Williams wants to develop a strong working relationship with local police departments to address crime in the city.

“Working with them, you can target and try to focus the efforts on where more of the crime has been,” he said.

He also supports the pre-arrest diversion program that’s now spreading across Atlanta.

In 2005, Williams started working with the heads of other neighborhood groups to help make Memorial Drive more pedestrian friendly. He wants to spearhead conversations with neighbors to launch similar projects in District 5 as its city councilmember.

“The councilperson role is being the central linchpin to bring those pieces together,” he said. “You listen to a lot of folks who sound like they’re running for mayor, but as a councilperson you really don’t run anything but your office.”

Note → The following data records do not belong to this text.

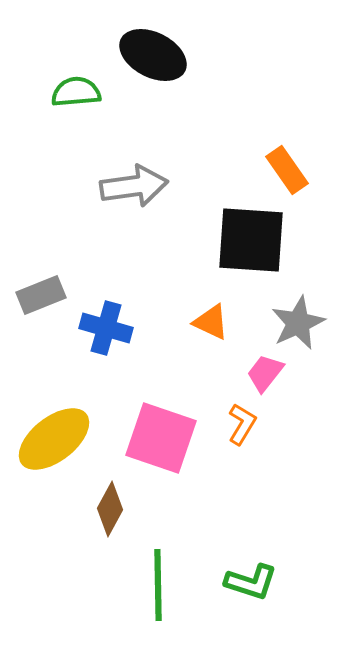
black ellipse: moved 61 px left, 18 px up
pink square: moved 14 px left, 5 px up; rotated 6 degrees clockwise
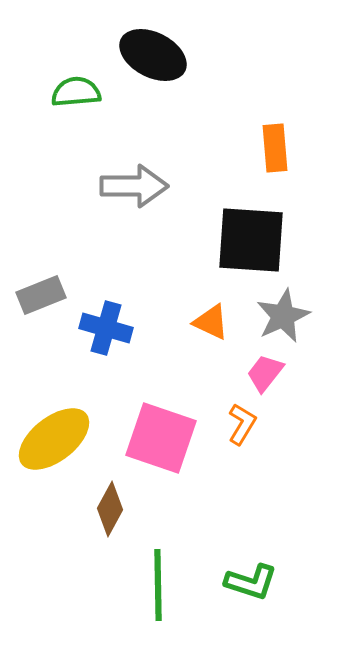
orange rectangle: moved 12 px left, 22 px up; rotated 30 degrees clockwise
gray arrow: rotated 8 degrees clockwise
gray star: moved 15 px left, 7 px up
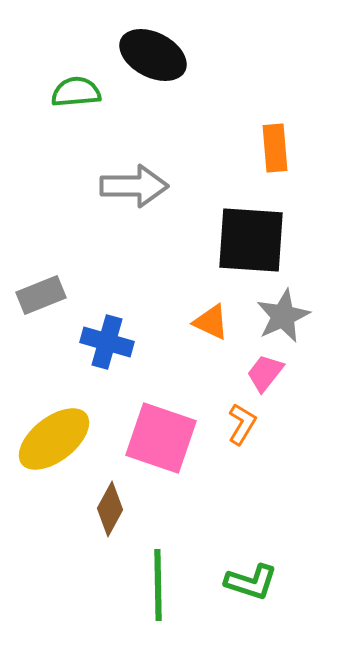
blue cross: moved 1 px right, 14 px down
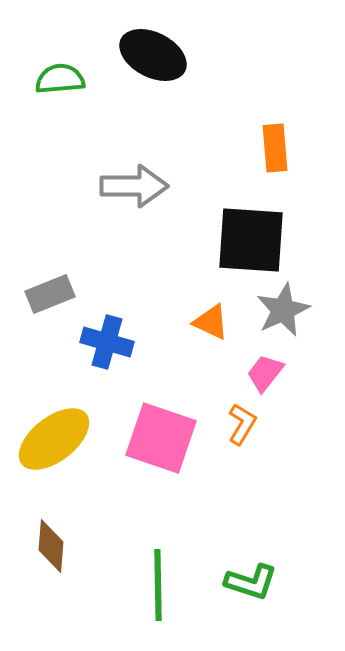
green semicircle: moved 16 px left, 13 px up
gray rectangle: moved 9 px right, 1 px up
gray star: moved 6 px up
brown diamond: moved 59 px left, 37 px down; rotated 24 degrees counterclockwise
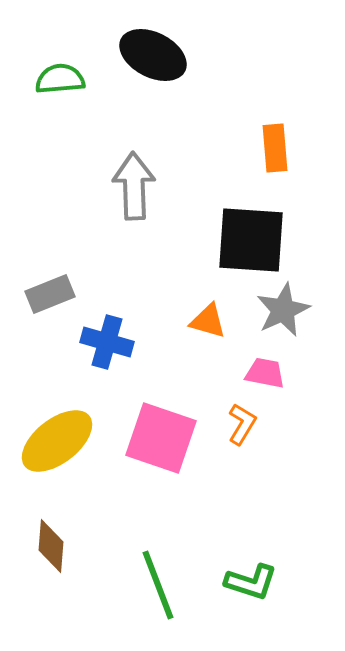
gray arrow: rotated 92 degrees counterclockwise
orange triangle: moved 3 px left, 1 px up; rotated 9 degrees counterclockwise
pink trapezoid: rotated 63 degrees clockwise
yellow ellipse: moved 3 px right, 2 px down
green line: rotated 20 degrees counterclockwise
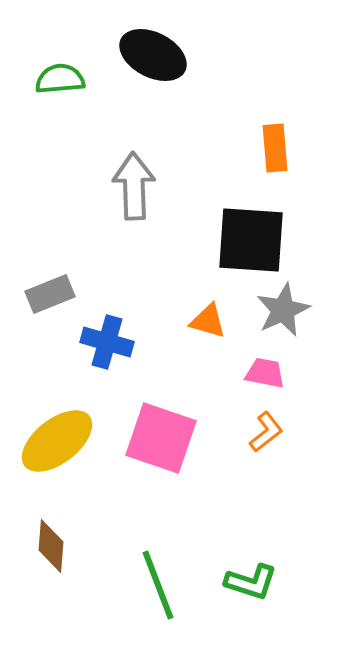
orange L-shape: moved 24 px right, 8 px down; rotated 21 degrees clockwise
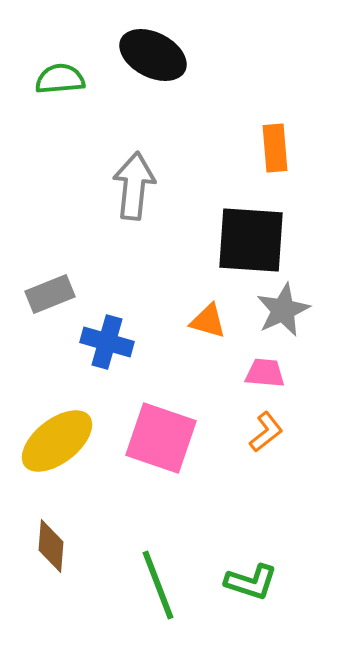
gray arrow: rotated 8 degrees clockwise
pink trapezoid: rotated 6 degrees counterclockwise
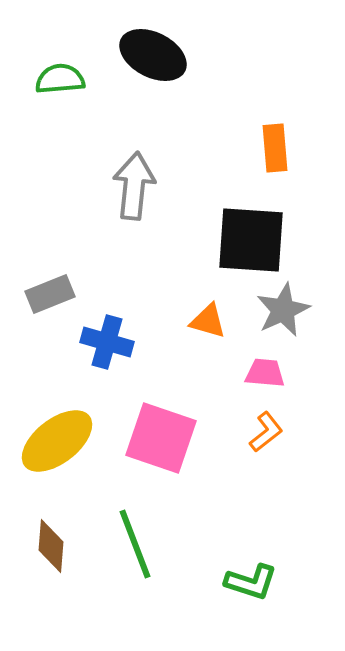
green line: moved 23 px left, 41 px up
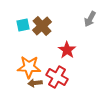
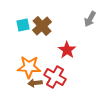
red cross: moved 2 px left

“Your central role is making sure the city works for your constituents. And you share knowledge with the different groups on best practices and getting people to come together with this common vision, and for me that’s the most exciting part of all of this,” he added.

Meet-and-greets with the District 5 election candidates have been taking place on Saturday nights at 6 p.m. at the home of Paul and Lisa Cox at 2821 Alston Drive. Mahoney’s event has already taken place and Kissel’s event was rescheduled to May 22. Bacote’s will take place May 1, Bakhtiari’s on May 8 and Williams’ on May 15.

Qualifying for the District 5 race takes place in August. The election is in November.